[jira] [Commented] (MAPREDUCE-4379) Node Manager throws java.lang.OutOfMemoryError: Java heap space due to org.apache.hadoop.fs.LocalDirAllocator.contexts

Robert Joseph Evans (JIRA) Thu, 05 Jul 2012 09:14:36 -0700

    [ 
https://issues.apache.org/jira/browse/MAPREDUCE-4379?page=com.atlassian.jira.plugin.system.issuetabpanels:comment-tabpanel&focusedCommentId=13407237#comment-13407237
 ]


Robert Joseph Evans commented on MAPREDUCE-4379:
------------------------------------------------

Devaraj, could you upmerge the patch. It no longer applies to trunk.

For the most part the patch looks OK to me.  It seems to fix the issue at hand. 
However, I have been reading through the code and I find a few things a bit 
disturbing.  I don't really have a problem with your fix, but I think if we 
refactored the code it would make things a lot cleaner.  Because this is a 
blocker I am inclined to just check it in, on condition that we mark 
LocalDirAllocator.removeContext as deprecated and limited private for MapReduce 
and file a separate JIRA to clean things up.  Also this is only an issue if the 
DefaultContainerExecutor is enabled, because when the LinuxContainerExecutor is 
used the problematic code runs in a separate process that releases everything 
when the localization is done.

The way the code in LocalDirAllocator is written there are really only two 
reasons for the static cache.  First to avoid doing extra file system calls 
when creating the LocalDirAllocator.  The second is to keep track of the last 
dir written to for round robin access.  In the case of the App Cache this is 
never going to save any FS calls, because there is 1 and only 1 
LocalDirAllocator created per application, and the key to the cache is 
different for each application.  For the User cache this would save a bit, 
except for a bug in the code that makes the LocalDirAllocator cache key for the 
user cache separate for all applications (and making the leak much worse). 

{code}    this.userDirs =
      new LocalDirAllocator(String.format(USERCACHE_CTXT_FMT, appId));
 ...
 conf.setStrings(String.format(USERCACHE_CTXT_FMT, appId), usersFileCacheDirs);
{code}

should be

{code}    this.userDirs =
      new LocalDirAllocator(String.format(USERCACHE_CTXT_FMT, user)); 
...
 conf.setStrings(String.format(USERCACHE_CTXT_FMT, user), usersFileCacheDirs);
{code}

I would prefer to see the LocalDirAllocator cache have a maximum size, and have 
it remove entires in LRU order when it grows too big.  This way we do not have 
to worry about removing entries we no longer need, and the worst thing that 
will happen is that if the cache is too small we will do some extra work, and 
potentially have disks written to in a more random order, instead of pure round 
robin.
○ ○ ○
■ **Using the information**
[a] From the JIRA comment on the LocalDirAllocator memory leak, return the stretch from "However, I have" through "localization is done.", copied word for word.
[b] According to the JIRA comment on the LocalDirAllocator memory leak, which container executor must be enabled for the issue to occur?
[c] Write what comes next in the JIRA comment on the LocalDirAllocator memory leak, starting after its final sentence.

■ **Supplied information**
○ ○ ○
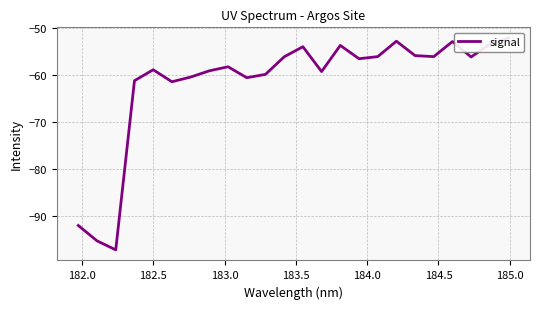

How many interior local peaks (higher than both neighbors) does the data have?

6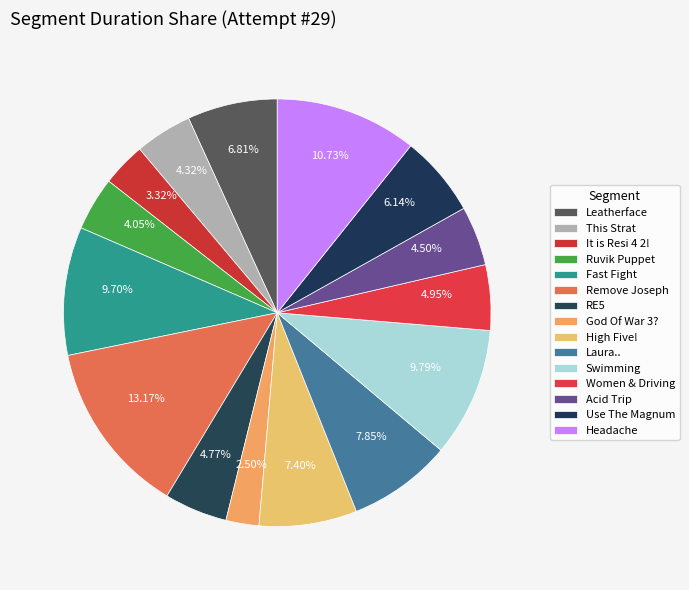

Between Ruvik Puppet and Laura.., which is larger?

Laura..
○ ○ ○
■ **Answers to the exercises**
[a]
However, I have been reading through the code and I find a few things a bit 
disturbing.  I don't really have a problem with your fix, but I think if we 
refactored the code it would make things a lot cleaner.  Because this is a 
blocker I am inclined to just check it in, on condition that we mark 
LocalDirAllocator.removeContext as deprecated and limited private for MapReduce 
and file a separate JIRA to clean things up.  Also this is only an issue if the 
DefaultContainerExecutor is enabled, because when the LinuxContainerExecutor is 
used the problematic code runs in a separate process that releases everything 
when the localization is done.

[b] The DefaultContainerExecutor.

[c]
> Node Manager throws java.lang.OutOfMemoryError: Java heap space due to 
> org.apache.hadoop.fs.LocalDirAllocator.contexts
> ----------------------------------------------------------------------------------------------------------------------
>
>                 Key: MAPREDUCE-4379
>                 URL: https://issues.apache.org/jira/browse/MAPREDUCE-4379
>             Project: Hadoop Map/Reduce
>          Issue Type: Bug
>          Components: mrv2, nodemanager
>    Affects Versions: 0.23.3, 2.0.0-alpha, 3.0.0
>            Reporter: Devaraj K
>            Assignee: Devaraj K
>            Priority: Blocker
>         Attachments: MAPREDUCE-4379.patch
>
>
> {code:xml}
> Exception in thread "Container Monitor" java.lang.OutOfMemoryError: Java heap 
> space
>       at java.io.BufferedReader.<init>(BufferedReader.java:80)
>       at java.io.BufferedReader.<init>(BufferedReader.java:91)
>       at 
> org.apache.hadoop.yarn.util.ProcfsBasedProcessTree.constructProcessInfo(ProcfsBasedProcessTree.java:410)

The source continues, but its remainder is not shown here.